Das New-Datacenter-Team (von links nach rechts): Peter Wäsch, Schäfer IT-Systems, Lothar Hofmann, Universität Siegen, Dirk Doormann und Thilo Püschl, jeweils Schäfer IT-Systems. (Bild: Scäfer IT-Systems)
Das New-Datacenter-Team (von links nach rechts): Peter Wäsch, Schäfer IT-Systems, Lothar Hofmann, Universität Siegen, Dirk Doormann und Thilo Püschl, jeweils Schäfer IT-Systems. (Bild: Scäfer IT-Systems)

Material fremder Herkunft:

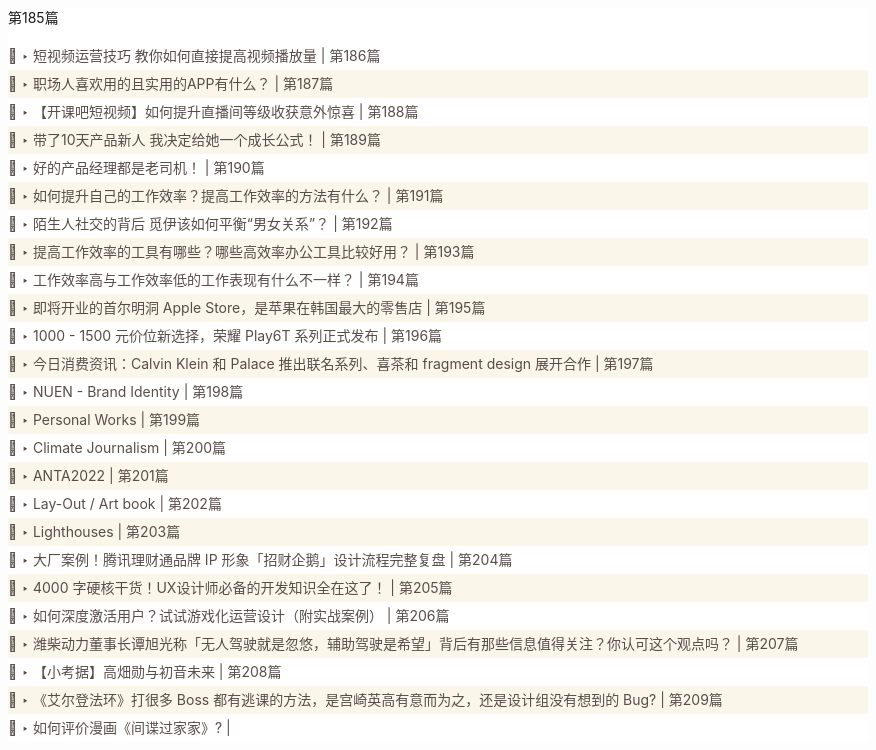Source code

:第185篇</a></div><div style='line-height:3;' ><a href='http://www.chanpin100.com/article/126650' style="line-height:2;text-decoration:none;display:block;color:#584D49;">🌈 ‣ 短视频运营技巧 教你如何直接提高视频播放量 | 第186篇</a></div><div style='line-height:3;background-color:#FAF6EA;' ><a href='http://www.chanpin100.com/article/126649' style="line-height:2;text-decoration:none;display:block;color:#584D49;">🌈 ‣ 职场人喜欢用的且实用的APP有什么？ | 第187篇</a></div><div style='line-height:3;' ><a href='http://www.chanpin100.com/article/126648' style="line-height:2;text-decoration:none;display:block;color:#584D49;">🌈 ‣ 【开课吧短视频】如何提升直播间等级收获意外惊喜 | 第188篇</a></div><div style='line-height:3;background-color:#FAF6EA;' ><a href='http://www.chanpin100.com/article/126647' style="line-height:2;text-decoration:none;display:block;color:#584D49;">🌈 ‣ 带了10天产品新人 我决定给她一个成长公式！ | 第189篇</a></div><div style='line-height:3;' ><a href='http://www.chanpin100.com/article/126645' style="line-height:2;text-decoration:none;display:block;color:#584D49;">🌈 ‣ 好的产品经理都是老司机！ | 第190篇</a></div><div style='line-height:3;background-color:#FAF6EA;' ><a href='http://www.chanpin100.com/article/126646' style="line-height:2;text-decoration:none;display:block;color:#584D49;">🌈 ‣ 如何提升自己的工作效率？提高工作效率的方法有什么？ | 第191篇</a></div><div style='line-height:3;' ><a href='http://www.chanpin100.com/article/126600' style="line-height:2;text-decoration:none;display:block;color:#584D49;">🌈 ‣ 陌生人社交的背后 觅伊该如何平衡“男女关系”？ | 第192篇</a></div><div style='line-height:3;background-color:#FAF6EA;' ><a href='http://www.chanpin100.com/article/126644' style="line-height:2;text-decoration:none;display:block;color:#584D49;">🌈 ‣ 提高工作效率的工具有哪些？哪些高效率办公工具比较好用？ | 第193篇</a></div><div style='line-height:3;' ><a href='http://www.chanpin100.com/article/126643' style="line-height:2;text-decoration:none;display:block;color:#584D49;">🌈 ‣ 工作效率高与工作效率低的工作表现有什么不一样？ | 第194篇</a></div><div style='line-height:3;background-color:#FAF6EA;' ><a href='http://www.toodaylab.com/80732' style="line-height:2;text-decoration:none;display:block;color:#584D49;">🌈 ‣ 即将开业的首尔明洞 Apple Store，是苹果在韩国最大的零售店 | 第195篇</a></div><div style='line-height:3;' ><a href='http://www.toodaylab.com/80731' style="line-height:2;text-decoration:none;display:block;color:#584D49;">🌈 ‣ 1000 - 1500 元价位新选择，荣耀 Play6T 系列正式发布 | 第196篇</a></div><div style='line-height:3;background-color:#FAF6EA;' ><a href='http://www.toodaylab.com/80729' style="line-height:2;text-decoration:none;display:block;color:#584D49;">🌈 ‣ 今日消费资讯：Calvin Klein 和 Palace 推出联名系列、喜茶和 fragment design 展开合作 | 第197篇</a></div><div style='line-height:3;' ><a href='https://www.behance.net/gallery/139306013/NUEN-Brand-Identity' style="line-height:2;text-decoration:none;display:block;color:#584D49;">🌈 ‣ NUEN - Brand Identity | 第198篇</a></div><div style='line-height:3;background-color:#FAF6EA;' ><a href='https://www.behance.net/gallery/140773485/Personal-Works' style="line-height:2;text-decoration:none;display:block;color:#584D49;">🌈 ‣ Personal Works | 第199篇</a></div><div style='line-height:3;' ><a href='https://www.behance.net/gallery/141098433/Climate-Journalism' style="line-height:2;text-decoration:none;display:block;color:#584D49;">🌈 ‣ Climate Journalism | 第200篇</a></div><div style='line-height:3;background-color:#FAF6EA;' ><a href='https://www.behance.net/gallery/140818343/ANTA2022' style="line-height:2;text-decoration:none;display:block;color:#584D49;">🌈 ‣ ANTA2022 | 第201篇</a></div><div style='line-height:3;' ><a href='https://www.behance.net/gallery/140354523/Lay-Out-Art-book' style="line-height:2;text-decoration:none;display:block;color:#584D49;">🌈 ‣ Lay-Out / Art book | 第202篇</a></div><div style='line-height:3;background-color:#FAF6EA;' ><a href='https://www.behance.net/gallery/107727513/Lighthouses' style="line-height:2;text-decoration:none;display:block;color:#584D49;">🌈 ‣ Lighthouses | 第203篇</a></div><div style='line-height:3;' ><a href='https://www.uisdc.com/fortune-penguin-ip-design' style="line-height:2;text-decoration:none;display:block;color:#584D49;">🌈 ‣ 大厂案例！腾讯理财通品牌 IP 形象「招财企鹅」设计流程完整复盘 | 第204篇</a></div><div style='line-height:3;background-color:#FAF6EA;' ><a href='https://www.uisdc.com/the-development-of-knowledge' style="line-height:2;text-decoration:none;display:block;color:#584D49;">🌈 ‣ 4000 字硬核干货！UX设计师必备的开发知识全在这了！ | 第205篇</a></div><div style='line-height:3;' ><a href='https://www.uisdc.com/game-operating-design' style="line-height:2;text-decoration:none;display:block;color:#584D49;">🌈 ‣ 如何深度激活用户？试试游戏化运营设计（附实战案例） | 第206篇</a></div><div style='line-height:3;background-color:#FAF6EA;' ><a href='http://www.zhihu.com/question/525589861/answer/2425829101?utm_campaign=rss&utm_medium=rss&utm_source=rss&utm_content=title' style="line-height:2;text-decoration:none;display:block;color:#584D49;">🌈 ‣ 潍柴动力董事长谭旭光称「无人驾驶就是忽悠，辅助驾驶是希望」背后有那些信息值得关注？你认可这个观点吗？ | 第207篇</a></div><div style='line-height:3;' ><a href='http://zhuanlan.zhihu.com/p/494525483?utm_campaign=rss&utm_medium=rss&utm_source=rss&utm_content=title' style="line-height:2;text-decoration:none;display:block;color:#584D49;">🌈 ‣ 【小考据】高畑勋与初音未来 | 第208篇</a></div><div style='line-height:3;background-color:#FAF6EA;' ><a href='http://www.zhihu.com/question/526277021/answer/2427635348?utm_campaign=rss&utm_medium=rss&utm_source=rss&utm_content=title' style="line-height:2;text-decoration:none;display:block;color:#584D49;">🌈 ‣ 《艾尔登法环》打很多 Boss 都有逃课的方法，是宫崎英高有意而为之，还是设计组没有想到的 Bug? | 第209篇</a></div><div style='line-height:3;' ><a href='http://www.zhihu.com/question/320063279/answer/1280690456?utm_campaign=rss&utm_medium=rss&utm_source=rss&utm_content=title' style="line-height:2;text-decoration:none;display:block;color:#584D49;">🌈 ‣ 如何评价漫画《间谍过家家》? |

Wie Peter Wäsch, Vertriebsleiter Schäfer IT-Systems, sagt habe das New Datacenter der Univerität Siegen Leuchtkaft: „Schon jetzt zeichnet sich ab, dass das innovative Siegener Datacenter eine Vorbildfunktion übernimmt – nicht nur für den Hochschulbereich, sondern auch für die private IT-Wirtschaft.“ So lägen dem Unternehmen bereits mehrere Anfragen von Cluster-Herstellern vor, die sich Schäfer IT-Systems als Partner für den Ausbau von Hochleistungs-Rechenzentren nach Vorbild der Anlage an der Hölderlinstraße wünschten.